Thank you very much for reading this letter and passing the idea along.
Sincerely,
Some thoughts - random and unstructured:
ReplyDelete- This letter strikes me first, and foremost, as naive. It appeals to me, but that is only because I'm a progressive. It would not appeal to about 48% of the country.
-Just a thought, I'm not sure the idea of universal health care is an example of a popular idea. First of all, the way you have it, it is vague. If universal health care were free, like manna from heaven, then it would be a popular idea indeed!
-You seem to be presenting this as if it is an idea which is just not yet a *popular* idea. However, it IS a kind of popular idea - an UNpopular one. It is not as if no one has an opinion about it. Rather, the popular opinion is to oppose it.
-The letter strikes me, as well, as being redundant. This just hooks up with my last point. The idea, here, is that if this letter has any traction at all, it will only be because so much has already been done. Take the Sierra Club and all of the other environmental/sustainable non-profits working and lobbying in Washington.
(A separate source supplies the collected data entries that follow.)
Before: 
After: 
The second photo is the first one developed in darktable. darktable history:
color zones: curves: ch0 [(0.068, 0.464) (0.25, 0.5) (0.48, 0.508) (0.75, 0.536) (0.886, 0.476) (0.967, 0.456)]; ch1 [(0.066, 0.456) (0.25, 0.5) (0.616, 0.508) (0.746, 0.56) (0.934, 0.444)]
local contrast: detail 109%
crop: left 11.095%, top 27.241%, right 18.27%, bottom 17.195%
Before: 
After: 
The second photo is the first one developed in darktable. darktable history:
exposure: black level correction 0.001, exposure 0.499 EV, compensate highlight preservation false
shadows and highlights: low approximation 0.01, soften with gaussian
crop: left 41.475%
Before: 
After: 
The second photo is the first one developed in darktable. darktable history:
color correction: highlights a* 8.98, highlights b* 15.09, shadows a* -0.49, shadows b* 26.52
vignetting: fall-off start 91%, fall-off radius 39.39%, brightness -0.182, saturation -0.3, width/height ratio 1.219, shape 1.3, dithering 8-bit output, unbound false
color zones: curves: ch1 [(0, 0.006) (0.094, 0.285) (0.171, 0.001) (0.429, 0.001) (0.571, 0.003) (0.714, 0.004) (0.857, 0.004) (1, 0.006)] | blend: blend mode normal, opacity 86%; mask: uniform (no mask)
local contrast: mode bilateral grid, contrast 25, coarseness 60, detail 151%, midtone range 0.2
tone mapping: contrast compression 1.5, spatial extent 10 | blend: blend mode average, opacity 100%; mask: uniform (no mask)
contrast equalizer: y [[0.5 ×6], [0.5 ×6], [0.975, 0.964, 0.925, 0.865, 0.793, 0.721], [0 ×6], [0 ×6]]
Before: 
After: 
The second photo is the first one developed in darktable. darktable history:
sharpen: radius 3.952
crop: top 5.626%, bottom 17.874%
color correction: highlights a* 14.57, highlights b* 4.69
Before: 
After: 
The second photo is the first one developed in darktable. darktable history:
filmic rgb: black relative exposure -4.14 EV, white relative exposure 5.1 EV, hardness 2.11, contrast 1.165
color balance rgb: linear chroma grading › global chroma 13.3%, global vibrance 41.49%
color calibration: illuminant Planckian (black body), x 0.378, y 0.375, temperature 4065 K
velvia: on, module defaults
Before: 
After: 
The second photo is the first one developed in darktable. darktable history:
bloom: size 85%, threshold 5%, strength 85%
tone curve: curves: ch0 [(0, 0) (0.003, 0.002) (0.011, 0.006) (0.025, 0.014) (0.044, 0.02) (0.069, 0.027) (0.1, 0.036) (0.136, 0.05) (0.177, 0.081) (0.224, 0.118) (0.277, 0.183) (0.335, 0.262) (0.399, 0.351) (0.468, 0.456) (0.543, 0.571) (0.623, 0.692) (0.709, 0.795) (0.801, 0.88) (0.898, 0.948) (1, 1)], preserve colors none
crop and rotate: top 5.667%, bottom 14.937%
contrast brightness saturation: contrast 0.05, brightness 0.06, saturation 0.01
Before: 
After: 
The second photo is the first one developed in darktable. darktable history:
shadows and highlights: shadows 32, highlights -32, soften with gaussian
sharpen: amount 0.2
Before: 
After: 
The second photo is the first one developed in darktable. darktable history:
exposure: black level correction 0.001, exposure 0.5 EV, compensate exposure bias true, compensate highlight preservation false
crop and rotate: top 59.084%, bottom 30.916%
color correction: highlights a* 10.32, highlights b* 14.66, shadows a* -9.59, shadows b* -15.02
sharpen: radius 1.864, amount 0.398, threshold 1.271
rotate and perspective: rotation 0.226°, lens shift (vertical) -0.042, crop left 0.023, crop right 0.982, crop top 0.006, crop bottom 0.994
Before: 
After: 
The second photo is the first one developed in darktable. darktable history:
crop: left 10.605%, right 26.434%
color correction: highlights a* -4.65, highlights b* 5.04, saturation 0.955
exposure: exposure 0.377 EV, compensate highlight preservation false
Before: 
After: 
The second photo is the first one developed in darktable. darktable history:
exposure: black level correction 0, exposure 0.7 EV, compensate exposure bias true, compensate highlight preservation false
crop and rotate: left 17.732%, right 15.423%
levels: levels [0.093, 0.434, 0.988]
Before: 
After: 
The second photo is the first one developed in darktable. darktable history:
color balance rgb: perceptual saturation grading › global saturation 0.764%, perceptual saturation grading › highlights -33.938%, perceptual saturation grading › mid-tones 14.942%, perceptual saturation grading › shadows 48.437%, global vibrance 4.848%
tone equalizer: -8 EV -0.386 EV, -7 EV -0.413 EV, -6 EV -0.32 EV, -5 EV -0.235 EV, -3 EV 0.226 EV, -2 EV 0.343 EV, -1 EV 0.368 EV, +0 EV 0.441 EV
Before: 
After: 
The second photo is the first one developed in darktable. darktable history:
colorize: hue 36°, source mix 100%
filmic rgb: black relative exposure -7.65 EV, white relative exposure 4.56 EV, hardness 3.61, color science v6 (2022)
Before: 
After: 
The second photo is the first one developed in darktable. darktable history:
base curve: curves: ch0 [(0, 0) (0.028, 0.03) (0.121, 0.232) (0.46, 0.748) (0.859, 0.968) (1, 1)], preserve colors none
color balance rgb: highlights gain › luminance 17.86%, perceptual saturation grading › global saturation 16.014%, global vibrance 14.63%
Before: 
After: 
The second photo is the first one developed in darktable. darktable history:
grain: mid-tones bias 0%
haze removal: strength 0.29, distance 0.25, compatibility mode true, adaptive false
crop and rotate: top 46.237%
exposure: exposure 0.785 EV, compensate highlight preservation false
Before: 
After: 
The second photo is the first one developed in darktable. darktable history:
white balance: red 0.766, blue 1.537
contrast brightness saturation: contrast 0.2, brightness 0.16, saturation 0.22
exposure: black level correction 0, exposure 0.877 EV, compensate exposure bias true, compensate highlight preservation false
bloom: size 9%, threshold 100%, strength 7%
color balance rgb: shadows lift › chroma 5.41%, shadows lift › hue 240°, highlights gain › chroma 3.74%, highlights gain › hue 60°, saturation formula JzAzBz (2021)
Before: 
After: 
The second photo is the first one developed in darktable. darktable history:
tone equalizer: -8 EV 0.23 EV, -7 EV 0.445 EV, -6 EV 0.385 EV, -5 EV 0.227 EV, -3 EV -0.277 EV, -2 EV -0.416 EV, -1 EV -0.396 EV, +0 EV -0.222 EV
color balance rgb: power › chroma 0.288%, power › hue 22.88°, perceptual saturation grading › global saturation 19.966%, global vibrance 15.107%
These are not new ideas and this is not the first attempt to gain popular support for them.
-I also thought, and this is trivial, that you should have had at least a couple of citations. You make a few broad, sweeping claims about what America is like and what people think. A citation would help.
-Finally, and maybe most importantly, big ideas that become popular (e.g. universal suffrage) usually become so on the back of traditional values with the primary value being freedom. My guess is that the appeal to freedom is what moves an idea from divisive, to decisive.
These are just thoughts. Use them at your discretion.
Best,
Dustin
11/16/12
ReplyDeleteI mailed out the first 10 letters today. The journey begins - and it may lead nowhere. We shall see.